Pandemis pyrusana

Scientific classification
- Kingdom: Animalia
- Phylum: Arthropoda
- Clade: Pancrustacea
- Class: Insecta
- Order: Lepidoptera
- Family: Tortricidae
- Genus: Pandemis
- Species: P. pyrusana
- Binomial name: Pandemis pyrusana Kearfott, 1907
- Synonyms: Pandemis pyrana Meyrick, 1912;

= Pandemis pyrusana =

- Authority: Kearfott, 1907
- Synonyms: Pandemis pyrana Meyrick, 1912

Species of moth

Pandemis pyrusana, the apple pandemis or pandemis leafroller moth, is a species of moth of the family Tortricidae. The species was first described by William D. Kearfott in 1907. It is found in North America, where it has been recorded from Alberta to British Columbia, south through Idaho, Utah and Colorado and California. The habitat consists of forests with deciduous trees and shrubs.

The length of the forewings is 8–12.5 mm for males and 9.5–14 mm for females. Adults are on wing from May to July and again from September to November in coastal California in one or two generations per year.
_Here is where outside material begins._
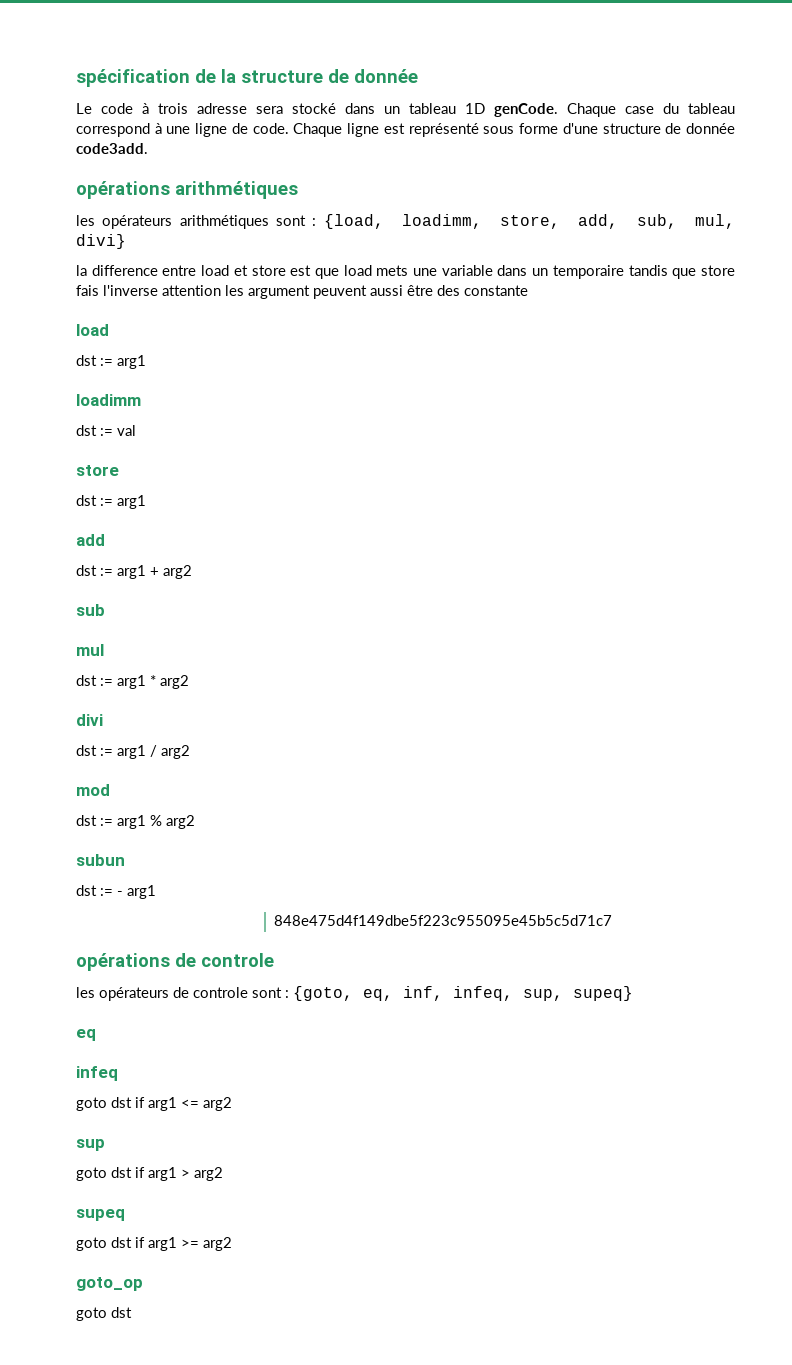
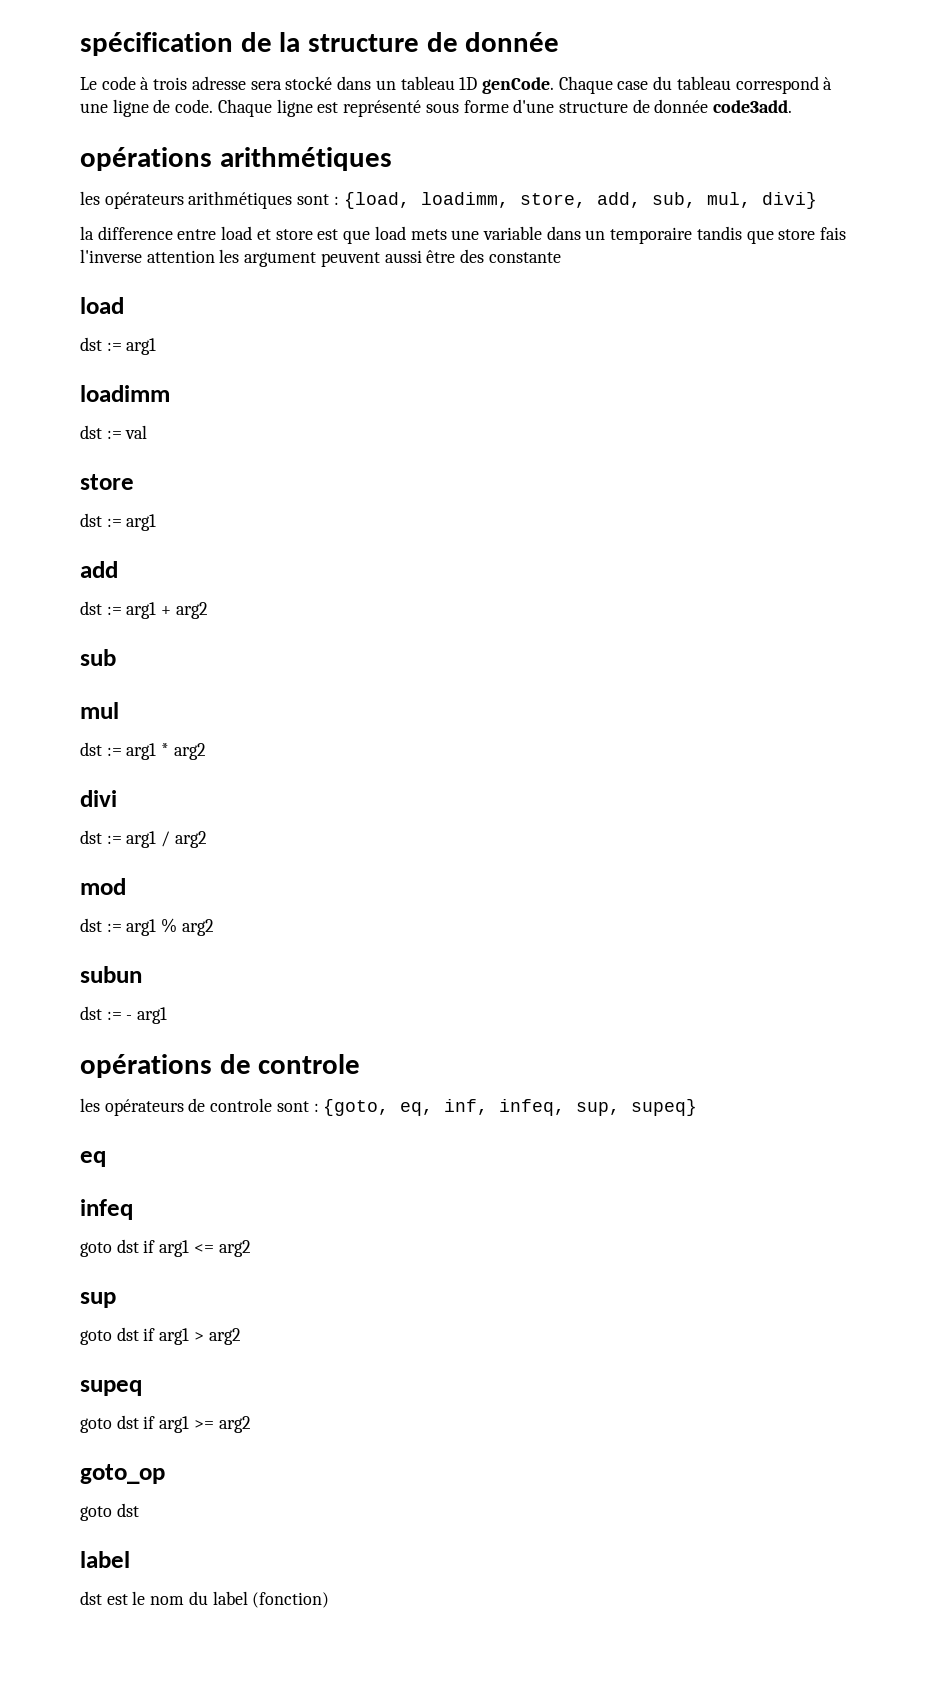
[273,915,612,926] // 848e475d4f149dbe5f223c955095e45b5c5d71c7 -> (168, 1015) none
(132, 1312) none -> [80,1551,130,1568] [80,1591,330,1608] // label // dst est le nom du label (fonction)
The larvae feed on Alnus species, Betula occidentalis, Lonicera species, Cornus sericea, Ribes species, Ceanothus cuneatus, Malus species (including Malus pumila), Prunus species (including Prunus avium and Prunus virginiana), Pyrus species, Rosa species, Populus tremuloides and Salix species (including Salix lasiolepis and Salix sessilifolia).